The Department of Environmental Protection announced Thursday it will soon offer new technical guidance designed to ensure compliance with updated wastewater-treatment regulations and radiation protection plan requirements.
The guidance explains revisions to Title 25 Chapter 95 of the Pennsylvania Code that require new or expanded sources of natural gas wastewater to treat the wastewater to the federal drinking water standard of less than 500 milligrams per liter of total dissolved solids prior to discharge.
“This technical guidance is another step in this administration’s continuing efforts to protect Pennsylvania’s water resources,” DEP Secretary Mike Krancer said. “This document clearly communicates to any facility seeking to increase its discharge of treated wastewater or to any facility seeking to start accepting wastewater that they must meet certain obligations.”
Krancer also said the guidance will ensure consistency in the department’s decision-making process in issuing these permits.
In April 2011, Krancer called on the natural gas industry to stop sending unconventional gas production wastewater to facilities that were permitted prior to revisions to the Chapter 95 regulations, which took effect in August 2010.
The industry quickly complied.
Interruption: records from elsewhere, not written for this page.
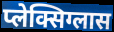
प्लेक्सिग्लास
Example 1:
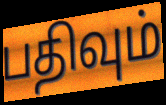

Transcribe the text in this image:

பதிவும்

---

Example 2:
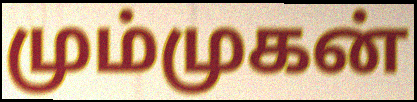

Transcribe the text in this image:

மும்முகன்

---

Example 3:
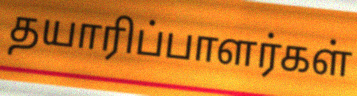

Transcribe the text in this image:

தயாரிப்பாளர்கள்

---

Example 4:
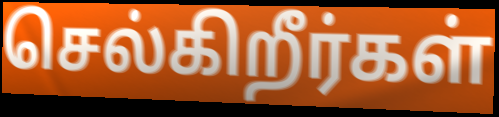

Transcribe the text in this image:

செல்கிறீர்கள்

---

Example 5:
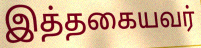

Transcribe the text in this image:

இத்தகையவர்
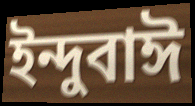
ইন্দুবাঈ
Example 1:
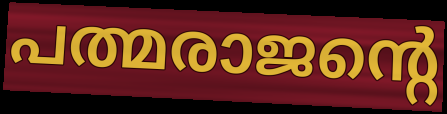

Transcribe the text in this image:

പത്മരാജന്റെ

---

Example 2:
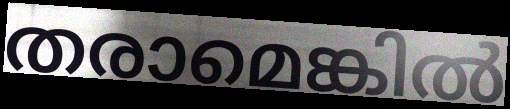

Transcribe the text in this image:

തരാമെങ്കിൽ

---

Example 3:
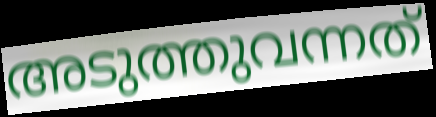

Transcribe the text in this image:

അടുത്തുവന്നത്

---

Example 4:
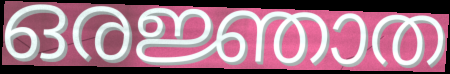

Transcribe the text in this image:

ഒരജ്ഞാത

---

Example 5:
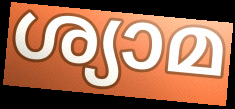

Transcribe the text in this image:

ശ്യാമ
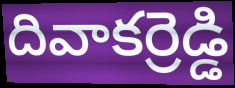
దివాకర్రెడ్డి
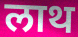
लाथ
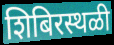
शिबिरस्थळी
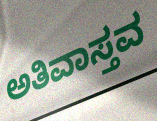
ಅತಿವಾಸ್ತವ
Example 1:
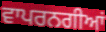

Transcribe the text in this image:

ਵਾਪਰਨਗੀਆਂ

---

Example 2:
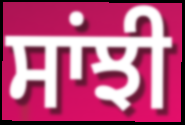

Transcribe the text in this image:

To ensure the continued protection of state waterways, the department is now issuing this guidance to explain the regulations governing new and expanded sources of discharged wastewater.
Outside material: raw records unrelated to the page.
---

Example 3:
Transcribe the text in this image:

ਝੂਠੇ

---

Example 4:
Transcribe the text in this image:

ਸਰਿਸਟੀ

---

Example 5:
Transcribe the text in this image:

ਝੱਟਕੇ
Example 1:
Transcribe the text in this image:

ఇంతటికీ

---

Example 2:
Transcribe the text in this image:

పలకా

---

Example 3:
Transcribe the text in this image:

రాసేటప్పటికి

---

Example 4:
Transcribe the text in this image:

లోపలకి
The technical guidance document, to be published in the November 12 Pennsylvania Bulletin, will assist DEP’s permitting staff in implementing the new total dissolved solids effluent standard for discharges of treated natural gas wastewater.
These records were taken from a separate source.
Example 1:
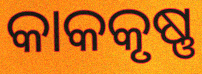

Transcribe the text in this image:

କାକକୃଷ୍ଣ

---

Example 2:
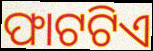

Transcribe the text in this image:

ଫାଟଟିଏ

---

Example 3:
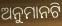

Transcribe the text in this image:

ଅନୁମାନଟି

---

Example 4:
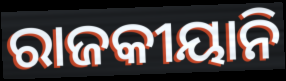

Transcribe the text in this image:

ରାଜକୀୟାନି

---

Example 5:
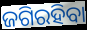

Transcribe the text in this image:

ଜଗିରହିବା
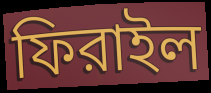
ফিরাইল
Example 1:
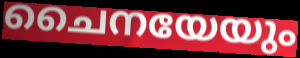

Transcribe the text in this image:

ചൈനയേയും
The revised Chapter 95 regulations ensure that drinking water, waterways, and watersheds in the state are not impacted by high levels of total dissolved solids. The most common total dissolved solids in Pennsylvania are chlorides and sulfates.
The guidance also clarifies that all facilities that accept shale gas extraction wastewater that has not been fully pre-treated to meet the discharge requirements must develop and implement a radiation protection plan. Such facilities must also monitor for radium-226, radium-228, uranium and gross alpha radiation in their effluent.
The department will host web-based training sessions in the coming weeks to explain the implementation of the guidance document to treatment plants and their customers.
DEP regulates the treatment and discharge of industrial wastewater in the state as part of its administration of the federal National Pollutant Discharge Elimination System (NPDES).